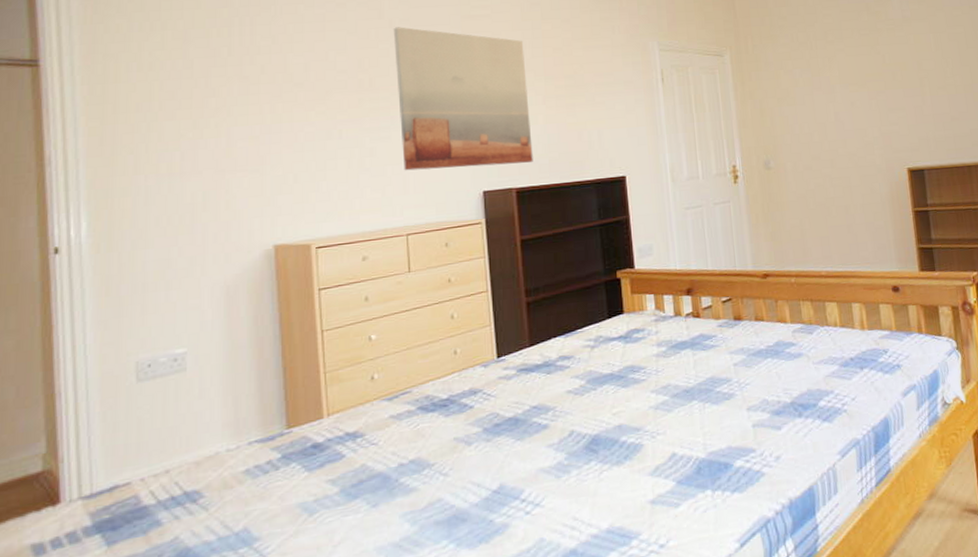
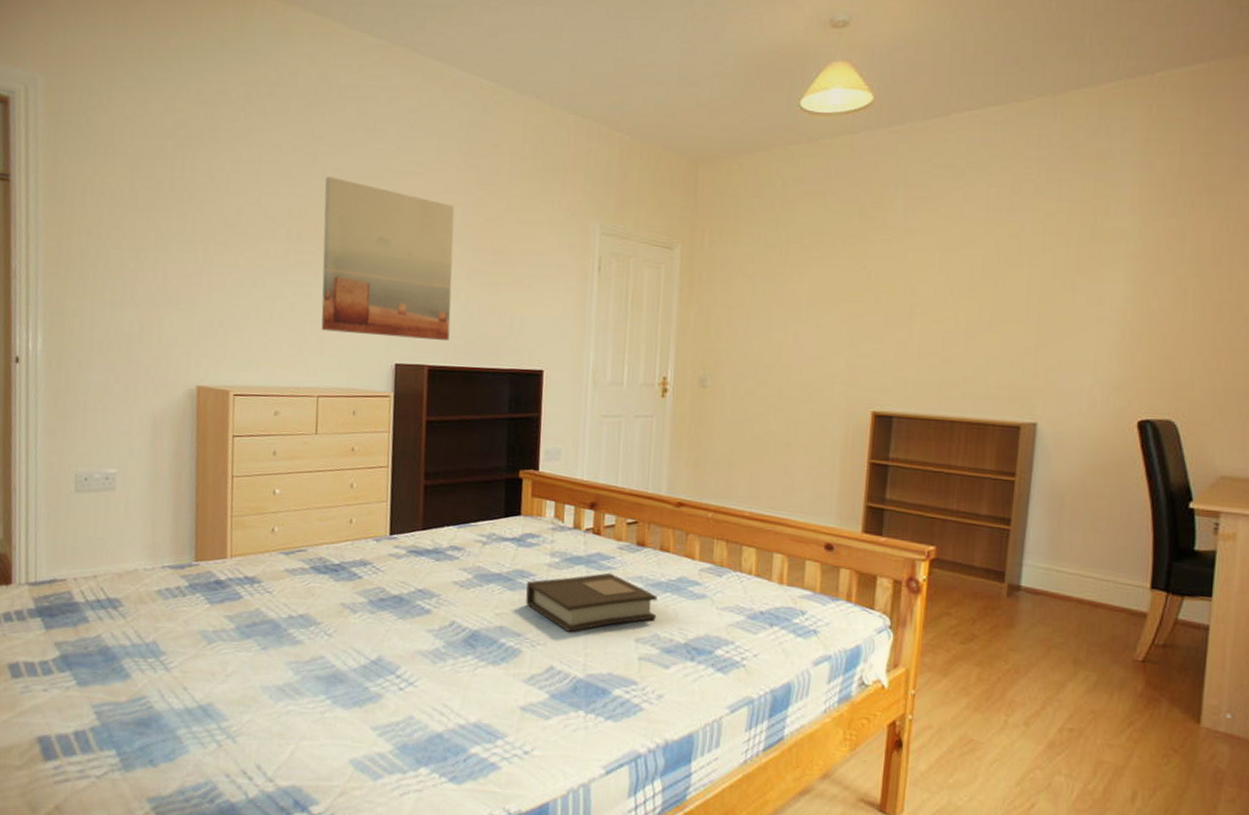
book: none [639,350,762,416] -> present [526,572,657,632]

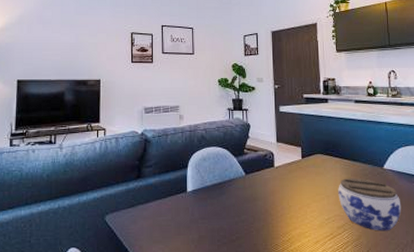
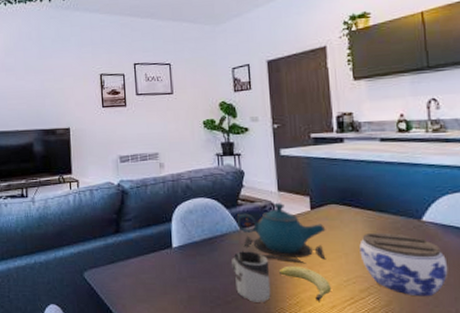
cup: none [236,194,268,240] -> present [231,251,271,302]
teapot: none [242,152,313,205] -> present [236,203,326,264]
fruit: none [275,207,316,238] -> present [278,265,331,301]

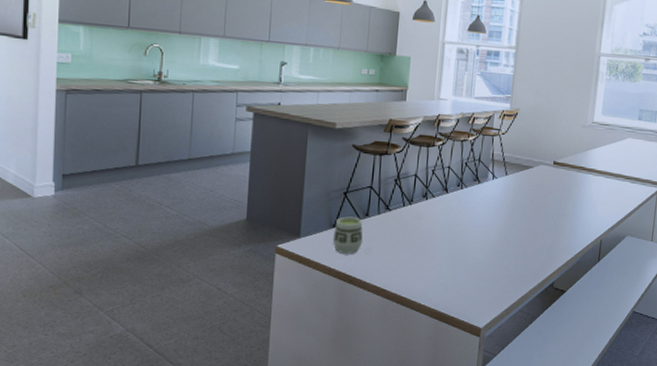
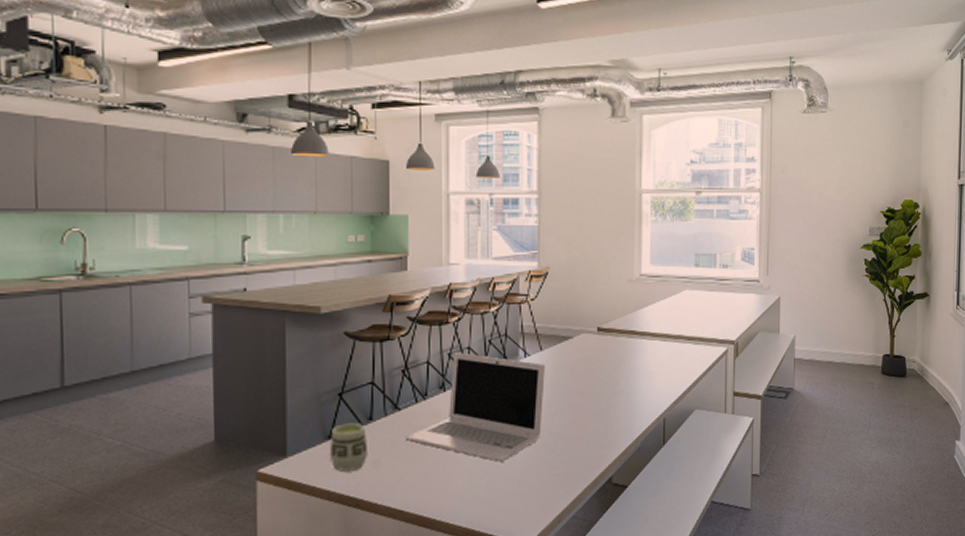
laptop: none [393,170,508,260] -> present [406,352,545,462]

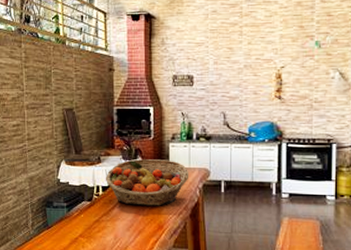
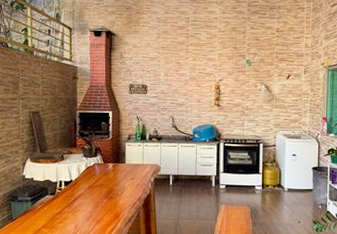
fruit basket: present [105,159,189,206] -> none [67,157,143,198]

##############################

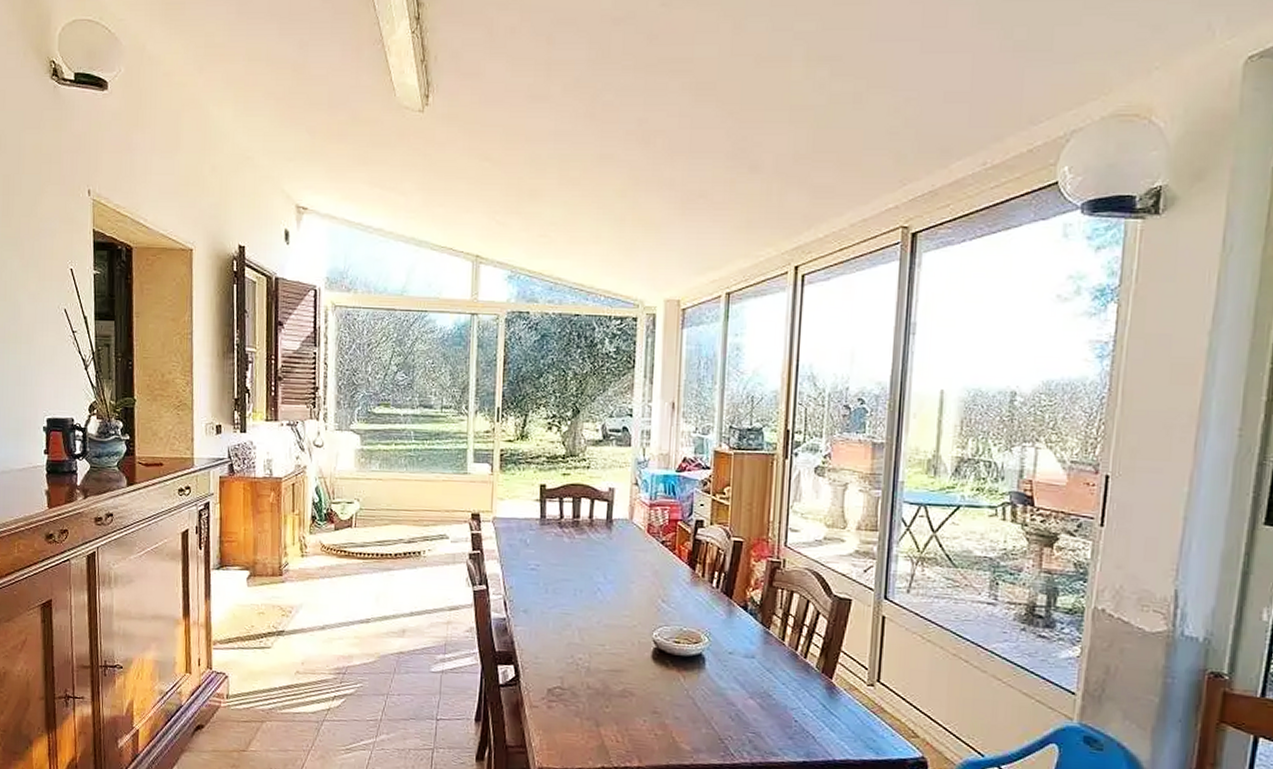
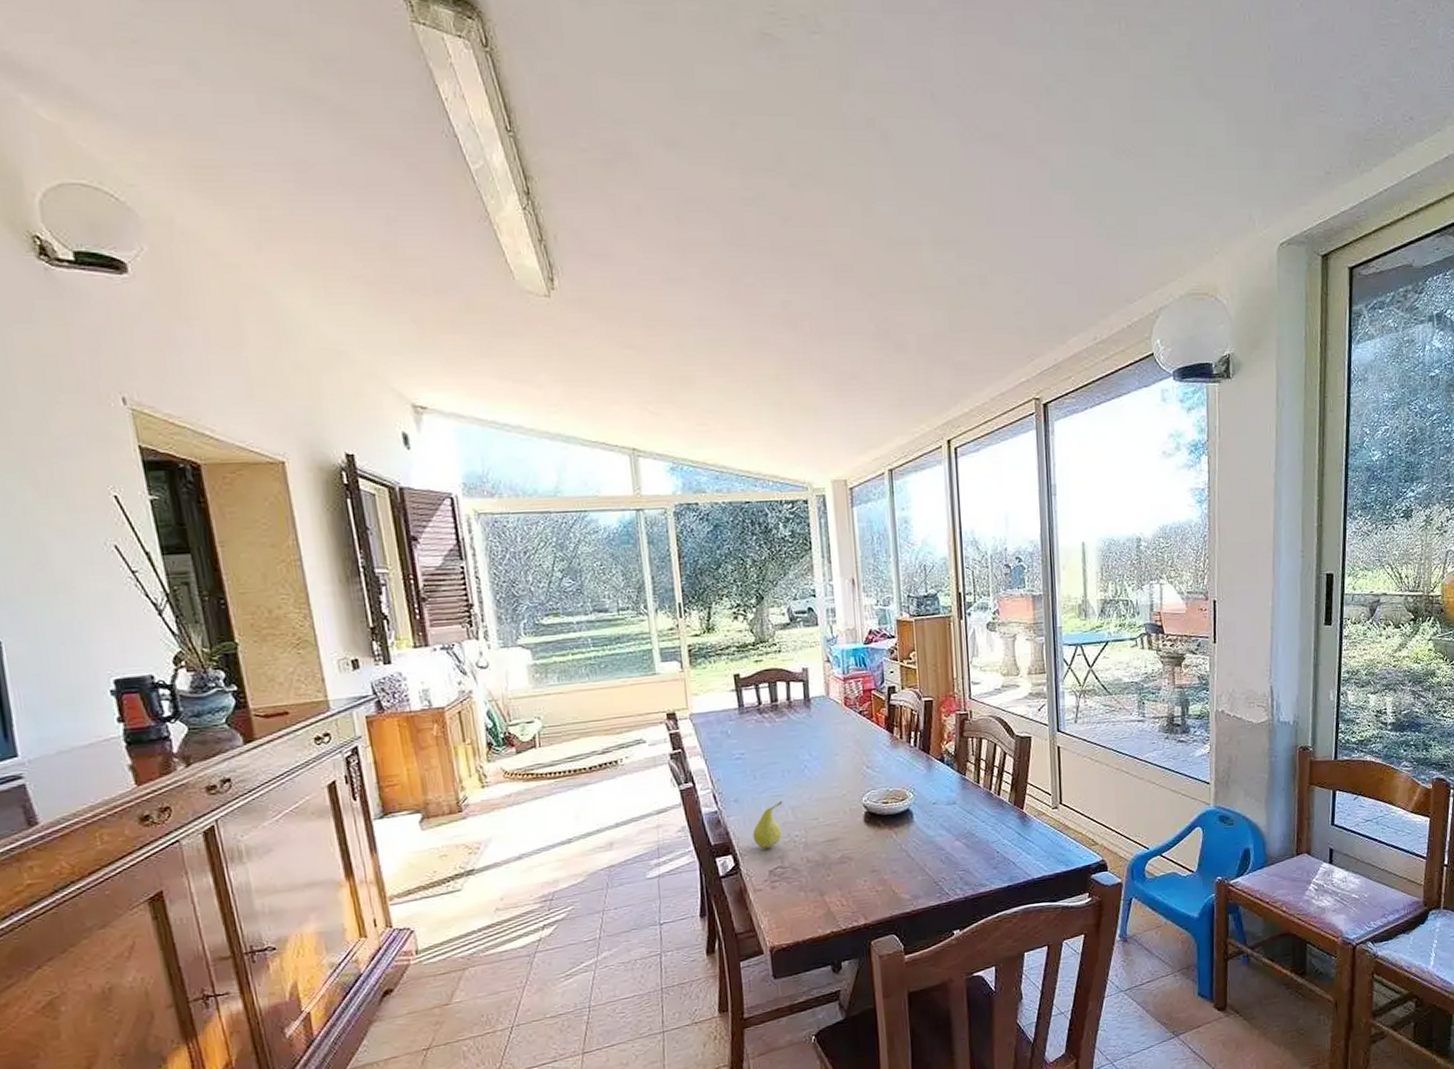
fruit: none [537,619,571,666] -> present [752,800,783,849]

##############################

=== REQUIRED WORK ===
Return exactly the part of the listing above that opens with the line containing "book: none [639,350,762,416]" and closes with the line containing "fruit basket: present". Pictures stay out.

=== ANSWER TO THIS PROBLEM ===
book: none [639,350,762,416] -> present [526,572,657,632]

cup: none [236,194,268,240] -> present [231,251,271,302]
teapot: none [242,152,313,205] -> present [236,203,326,264]
fruit: none [275,207,316,238] -> present [278,265,331,301]

laptop: none [393,170,508,260] -> present [406,352,545,462]

fruit basket: present [105,159,189,206] -> none [67,157,143,198]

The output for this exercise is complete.